Assignment
Every line containing the string "être" should be returned from the records.

────────────────

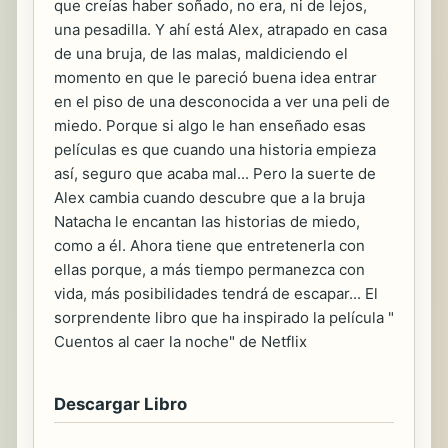
que creías haber soñado, no era, ni de lejos,
una pesadilla. Y ahí está Alex, atrapado en casa
de una bruja, de las malas, maldiciendo el
momento en que le pareció buena idea entrar
en el piso de una desconocida a ver una peli de
miedo. Porque si algo le han enseñado esas
películas es que cuando una historia empieza
así, seguro que acaba mal... Pero la suerte de
Alex cambia cuando descubre que a la bruja
Natacha le encantan las historias de miedo,
como a él. Ahora tiene que entretenerla con
ellas porque, a más tiempo permanezca con
vida, más posibilidades tendrá de escapar... El
sorprendente libro que ha inspirado la película "
Cuentos al caer la noche" de Netflix
Descargar Libro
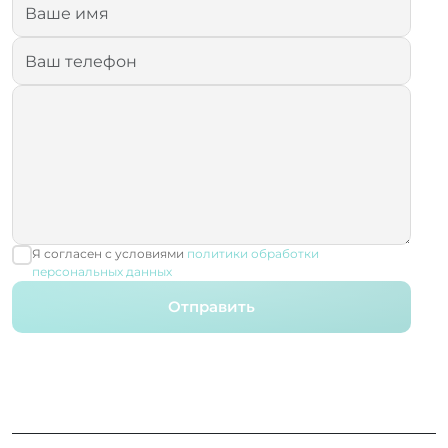
Я согласен с условиями
политики обработки
персональных данных
Отправить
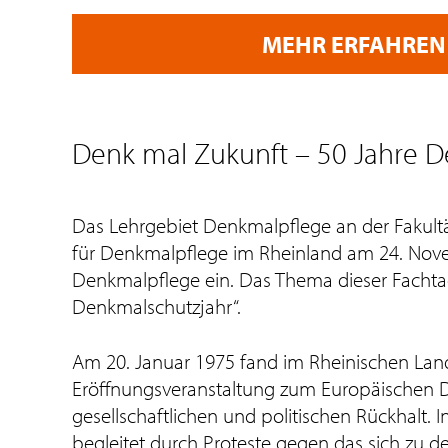
MEHR ERFAHREN
Denk mal Zukunft – 50 Jahre 
Das Lehrgebiet Denkmalpflege an der Fakult
für Denkmalpflege im Rheinland am 24. Nove
Denkmalpflege ein. Das Thema dieser Fachtag
Denkmalschutzjahr“.
Am 20. Januar 1975 fand im Rheinischen L
Eröffnungsveranstaltung zum Europäischen D
gesellschaftlichen und politischen Rückhalt.
begleitet durch Proteste gegen das sich zu d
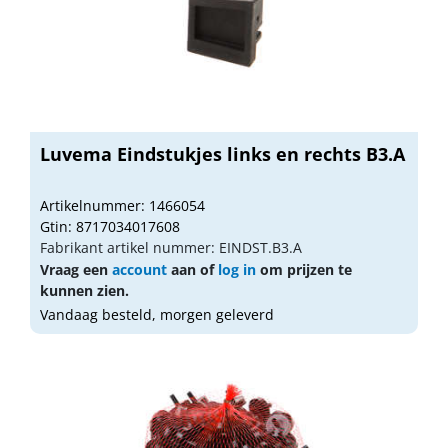
Luvema Eindstukjes links en rechts B3.A
Artikelnummer: 1466054
Gtin: 8717034017608
Fabrikant artikel nummer: EINDST.B3.A
Vraag een
account
aan of
log in
om prijzen te
kunnen zien.
Vandaag besteld, morgen geleverd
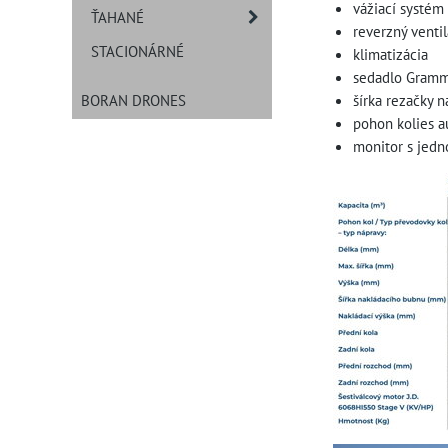
vážiací systé
ŤAHANÉ
reverzný venti
STACIONÁRNÉ
klimatizácia
sedadlo Gramm
BORAN DRONES
šírka rezačky
pohon kolies 
monitor s jed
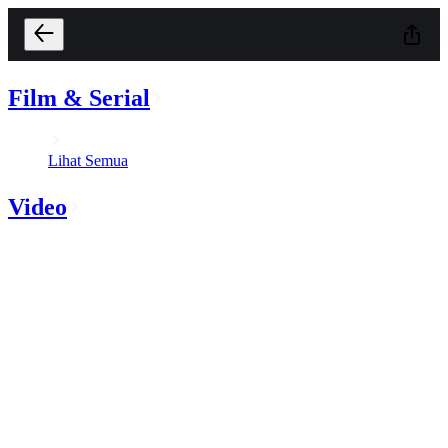
Film & Serial
Lihat Semua
Video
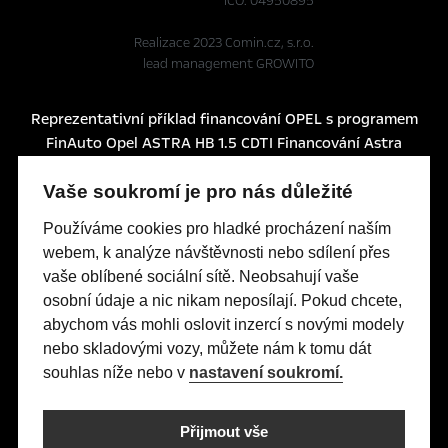
IČO: 04950895
Realizace 2023
Comin.cz, s.r.o.
lead management GROWITO
Reprezentativní příklad financování OPEL s programem
FinAuto Opel ASTRA HB 1.5 CDTI Financování Astra
Edition HB 1.5 CDTI (96 kW/130 k) AT8: Pořizovací cena
Vaše soukromí je pro nás důležité
s DPH: 579 990 Kč, část ceny hrazená klientem (60%):
347 994 Kč, délka úvěru 60 měsíců, splátka bez
Používáme cookies pro hladké procházení naším
pojištění 3.990 Kč, pevná výpůjční úroková sazba: 1,24%
webem, k analýze návštěvnosti nebo sdílení přes
p.a., nabídka je určena pro fyzické osoby podnikatele a
vaše oblíbené sociální sítě. Neobsahují vaše
právnické osoby a platí do 30. 6. 2026 nebo do
osobní údaje a nic nikam neposílají. Pokud chcete,
odvolání.
abychom vás mohli oslovit inzercí s novými modely
Tato nabídka je pouze indikativní, není návrhem na
nebo skladovými vozy, můžete nám k tomu dát
uzavření smlouvy a nelze z ní proto dovozovat
souhlas níže nebo v
nastavení soukromí.
povinnost společnosti uskutečnit jakékoliv transakce.
Poskytovatelem financování je UniCredit Leasing CZ,
a.s., Želetavská 1525/1, 140 10 Praha 4, IČO: 15886492
Přijmout vše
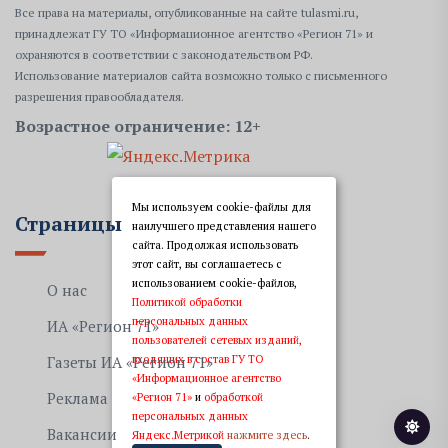
Все права на материалы, опубликованные на сайте tulasmi.ru,
принадлежат ГУ ТО «Информационное агентство «Регион 71» и
охраняются в соответствии с законодательством РФ.
Использование материалов сайта возможно только с письменного
разрешения правообладателя.
Возрастное ограничение: 12+
Мы используем cookie-файлы для
Страницы
наилучшего представления нашего
сайта. Продолжая использовать
этот сайт, вы соглашаетесь с
использованием cookie-файлов,
О нас
Политикой обработки
персональных данных
ИА «Регион 71»
пользователей сетевых изданий,
входящих в состав ГУ ТО
Газеты ИА «Регион 71»
«Информационное агентство
Реклама
«Регион 71»
и
обработкой
персональных данных
Вакансии
Яндекс.Метрикой
нажмите здесь
.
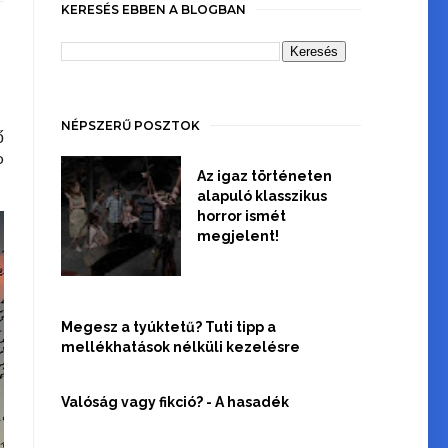
KERESÉS EBBEN A BLOGBAN
NÉPSZERŰ POSZTOK
ő
o
Az igaz történeten
alapuló klasszikus
horror ismét
megjelent!
Megesz a tyúktetű? Tuti tipp a
mellékhatások nélküli kezelésre
Valóság vagy fikció? - A hasadék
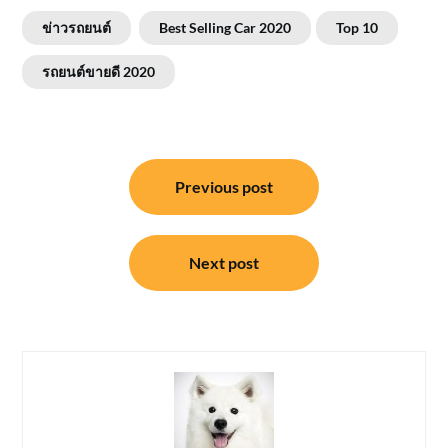
ข่าวรถยนต์
Best Selling Car 2020
Top 10
รถยนต์ขายดี 2020
แนะแนว
Previous post
เรื่อง
Next post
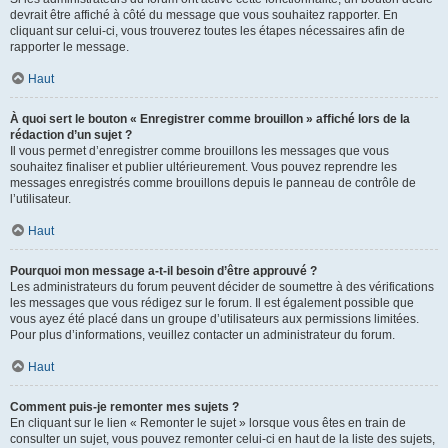
devrait être affiché à côté du message que vous souhaitez rapporter. En
cliquant sur celui-ci, vous trouverez toutes les étapes nécessaires afin de
rapporter le message.
Haut
À quoi sert le bouton « Enregistrer comme brouillon » affiché lors de la
rédaction d’un sujet ?
Il vous permet d’enregistrer comme brouillons les messages que vous
souhaitez finaliser et publier ultérieurement. Vous pouvez reprendre les
messages enregistrés comme brouillons depuis le panneau de contrôle de
l’utilisateur.
Haut
Pourquoi mon message a-t-il besoin d’être approuvé ?
Les administrateurs du forum peuvent décider de soumettre à des vérifications
les messages que vous rédigez sur le forum. Il est également possible que
vous ayez été placé dans un groupe d’utilisateurs aux permissions limitées.
Pour plus d’informations, veuillez contacter un administrateur du forum.
Haut
Comment puis-je remonter mes sujets ?
En cliquant sur le lien « Remonter le sujet » lorsque vous êtes en train de
consulter un sujet, vous pouvez remonter celui-ci en haut de la liste des sujets,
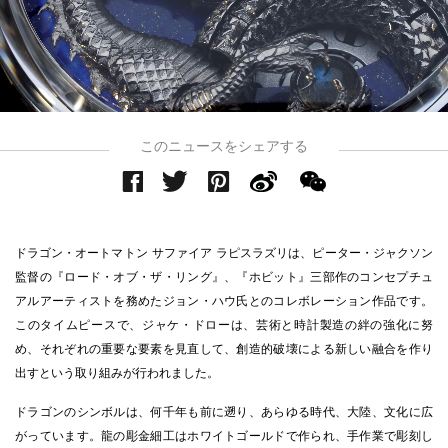
このニュースをシェアする
ドラゴン・オートマトン サファイア ラピスラズリは、ピーター・ジャクソン
監督の『ロード・オブ・ザ・リング』、『ホビット』三部作のコンセプチュ
アルアーティストを務めたジョン・ハウ氏とのコレボレーション作品です。
このタイムピースで、ジャケ・ドローは、芸術と時計製造の絆の強化に努
め、それぞれの重要な要素を見直して、創造的破壊による新しい融合を作り
出すという取り組みが行われました。
ドラゴンのシンボルは、何千年も前に遡り、あらゆる時代、大陸、文化に広
がっています。龍の彫金細工はホワイトゴールドで作られ、手作業で彫刻し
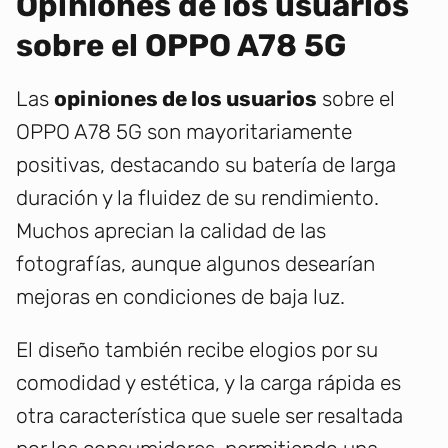
Opiniones de los usuarios
sobre el OPPO A78 5G
Las
opiniones de los usuarios
sobre el
OPPO A78 5G son mayoritariamente
positivas, destacando su batería de larga
duración y la fluidez de su rendimiento.
Muchos aprecian la calidad de las
fotografías, aunque algunos desearían
mejoras en condiciones de baja luz.
El diseño también recibe elogios por su
comodidad y estética, y la carga rápida es
otra característica que suele ser resaltada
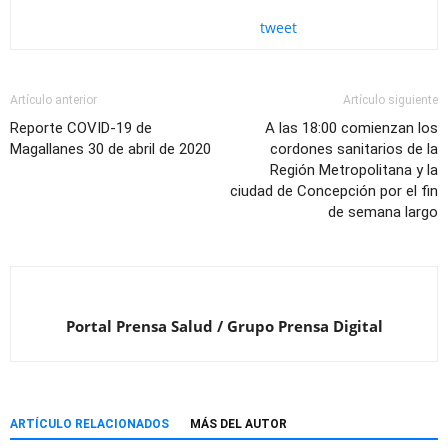
tweet
Artículo anterior
Artículo siguiente
Reporte COVID-19 de
A las 18:00 comienzan los
Magallanes 30 de abril de 2020
cordones sanitarios de la
Región Metropolitana y la
ciudad de Concepción por el fin
de semana largo
Portal Prensa Salud / Grupo Prensa Digital
ARTÍCULO RELACIONADOS
MÁS DEL AUTOR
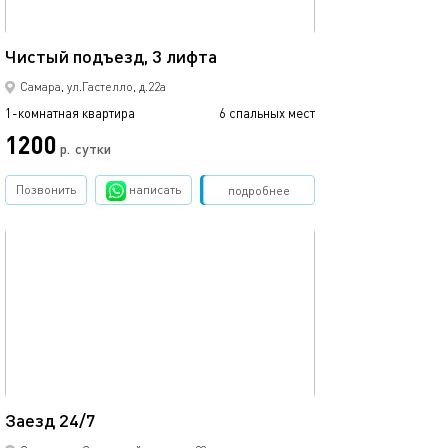
54м²
Чистый подъезд, 3 лифта
Самара, ул.Гастелло, д.22а
1-комнатная квартира
6 спальных мест
1200
р.
сутки
Позвонить
написать
Забронировать
подробнее
обновлено 24.06.2026
47м²
Заезд 24/7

────────────────

Response below
devrait être affiché à côté du message que vous souhaitez rapporter. En
Pourquoi mon message a-t-il besoin d’être approuvé ?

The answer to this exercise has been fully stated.